Ripples appear in the image when photographing an object with fine plaids or stripes.
How can I fix that?
When you are shooting a subject that has a fine regular pattern such as stripes or plaids, a ripple that does not exist on the subject sometimes appears in the image.
An example of this can be seen in the pictures below.
The photo on the left shows the fine plaids pattern on the shirt. The photo on the right is a distance shot of the same shirt. In this photo, you can see a ripple that is not visible in the photo on the left.

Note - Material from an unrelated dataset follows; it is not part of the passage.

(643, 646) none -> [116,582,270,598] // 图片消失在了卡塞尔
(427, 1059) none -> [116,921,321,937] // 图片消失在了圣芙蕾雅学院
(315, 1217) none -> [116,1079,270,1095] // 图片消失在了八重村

This effect is called the Moire effect.
Why does the Moire effect occur?
Digital cameras and camcorders are equipped with imaging devices such as CCD sensors and CMOS sensors that have pixels that are finely aligned horizontally and vertically that convert light into electronic signals. When the pixels and the pattern on the subject overlap slightly misaligned, an interference pattern occurs and a ripple that does not exist on the actual subject may appear. This is the Moire effect.
Look at the image above. This image shows red cross-stripes and black cross-stripes overlapped slightly misaligned. When you look at the entire image, you find a ripple that differs from either of the patterns. This is the same principle that causes the Moire effect.
Preventing the Moire effect
You can reduce this effect by changing the distance, zoom setting or the angle of the image. If you are using a camera with manual focusing, the Moire effect can be reduced by simply changing the focus slightly.
You may find another Moire effect displayed on the LCD of the camera. As this is caused by the aligned pixels on the LCD, this effect does not necessarily appear in pictures you have taken.